Sweetest friends, he is saying that the month of Av is called Av (i.e. father) because among our main jobs in this month is to really truly feel the great love our Heavenly Father has for all His children.

I left A.C.'s apartment around 1:15 AM. I went to bed thanking Hashem that I overcome my movie Nine-Days temptation.

Not five hours later I was awakened by my distraught mother calling me with dreadful news of the massacre at the Aurora Theater debut of "The Dark Knight Rises".

At that moment I really, truly felt Hashem's love for me, His beloved child.

Thank You, Hashem, for giving me life.

Thank You, Hashem, for sending Rebbe Nachman into the world to show us there is no despair (Likutei Moharan II:78), and that we are to constantly begin anew every single day in serving Hashem as if we had never before begun, especially after falling (Likutei Moharan I:261).

Thank You, Hashem, for Rebbe Nachman's faithful students in our generation spreading the tzaddik's light, including Rabbi Lazer Brody.

Thank You, Hashem, for dear friends like Y.M.H., S.M.G, A.C.F., and E.D.W. who give me great encouragement in Your service.

And thank You, Hashem, for Rabbi Brody's succinct five-word email to me, Your beloved child, on July 12th.

I end with a prayer that our Heavenly Father comfort a lot of grieving, hurting people in Colorado, and across the world.

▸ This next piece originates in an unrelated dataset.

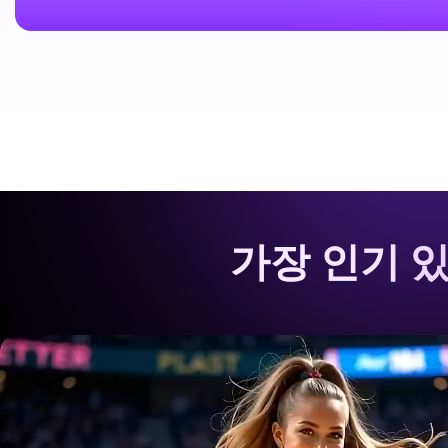
가장 인기 있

May He speedily heal the survivors completely in body and spirit.

And may He finally fulfill his promise in Isaiah 25 to "swallow up death forever and wipe away tears from all faces." Truly, in our days.

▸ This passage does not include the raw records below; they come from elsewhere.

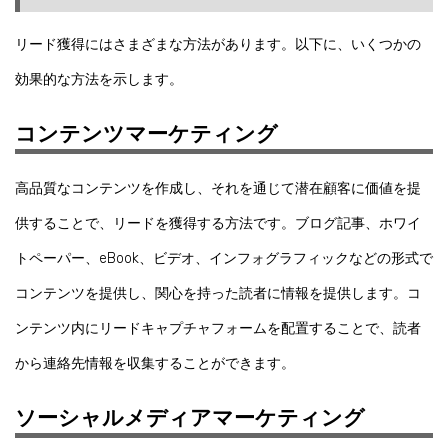
リード獲得にはさまざまな方法があります。以下に、いくつかの
効果的な方法を示します。
コンテンツマーケティング
高品質なコンテンツを作成し、それを通じて潜在顧客に価値を提
供することで、リードを獲得する方法です。ブログ記事、ホワイ
トペーパー、eBook、ビデオ、インフォグラフィックなどの形式で
コンテンツを提供し、関心を持った読者に情報を提供します。コ
ンテンツ内にリードキャプチャフォームを配置することで、読者
から連絡先情報を収集することができます。
ソーシャルメディアマーケティング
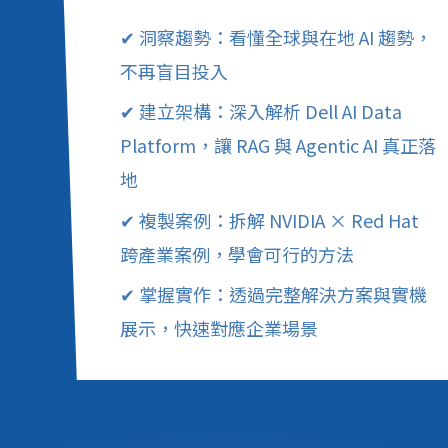
✔ 洞察趨勢：看懂全球與在地 AI 趨勢，
不再盲目投入
✔ 建立架構：深入解析 Dell AI Data
Platform，讓 RAG 與 Agentic AI 真正落
地
✔ 複製案例：拆解 NVIDIA × Red Hat
跨產業案例，學會可行的方法
✔ 掌握實作：透過完整解決方案與實機
展示，快速對應企業場景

P.S. I recognize that people in my small community reading this might easily figure out my identity. If so, I kindly and sincerely request do not discuss my identity amongst each other and that you do not bring this up to me when you see me next. Thank you. Writing this piece involved disclosing things of an embarrassing nature but with Rabbi Brody's encouragement I felt it was more important to overcome my personal shame and publicize Hashem's loving kindness, to try and sanctify His great Name, may it be sanctified.